In Palm Beach, wealth doesn’t just buy mansions—it hires a small army of domestic workers commanding salaries that rival corporate executives. Nannies and housekeepers here can pull in $120,000 to $200,000 a year, a far cry from the national median of $34,000 for such roles. This island, a winter haven for billionaires and celebrities, has turned household help into a high-stakes profession, fueled by sky-high demand and a shrinking labor pool.

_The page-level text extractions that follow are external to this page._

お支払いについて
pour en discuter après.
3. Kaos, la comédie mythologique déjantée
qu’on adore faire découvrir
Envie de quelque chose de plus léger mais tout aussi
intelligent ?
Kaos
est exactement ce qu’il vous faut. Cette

Take “Carmen,” a nanny who spoke anonymously. After years in New York’s affluent circles, she arrived in Palm Beach in 2021, hired by a financier’s family for $150,000 annually—plus perks like a car and housing. Her days blend childcare with light housekeeping, but the real challenge is meeting the whims of ultra-rich parents who expect round-the-clock availability. “You’re on their schedule,” she says, recalling late-night calls to soothe a toddler so the family could sleep.
The boom traces back to the pandemic, when remote-working elites flocked south, bringing bigger budgets and bigger asks. Agencies like Elite Nannies on Call report salaries doubling since 2020, with top earners—often with niche skills like teaching or cooking—hitting $90 an hour. Housekeepers, too, cash in: one earns $180,000 managing a 15,000-square-foot estate, overseeing staff and vendors with CEO-level precision.
But the gig isn’t all glamour. Workers describe grueling hours, exacting standards, and little room for error—think ironing sheets just so or sourcing rare baby formula overnight. The labor shortage, worsened by retirees leaving the field and fewer young recruits, gives them leverage, yet many feel the pressure to perform or be replaced. “It’s a golden cage,” one housekeeper admits, torn between the paycheck and the grind.
For Palm Beach’s elite, this is the cost of perfection—six-figure salaries to keep their lives seamless. For the workers, it’s a rare shot at wealth, if they can endure the demands of paradise.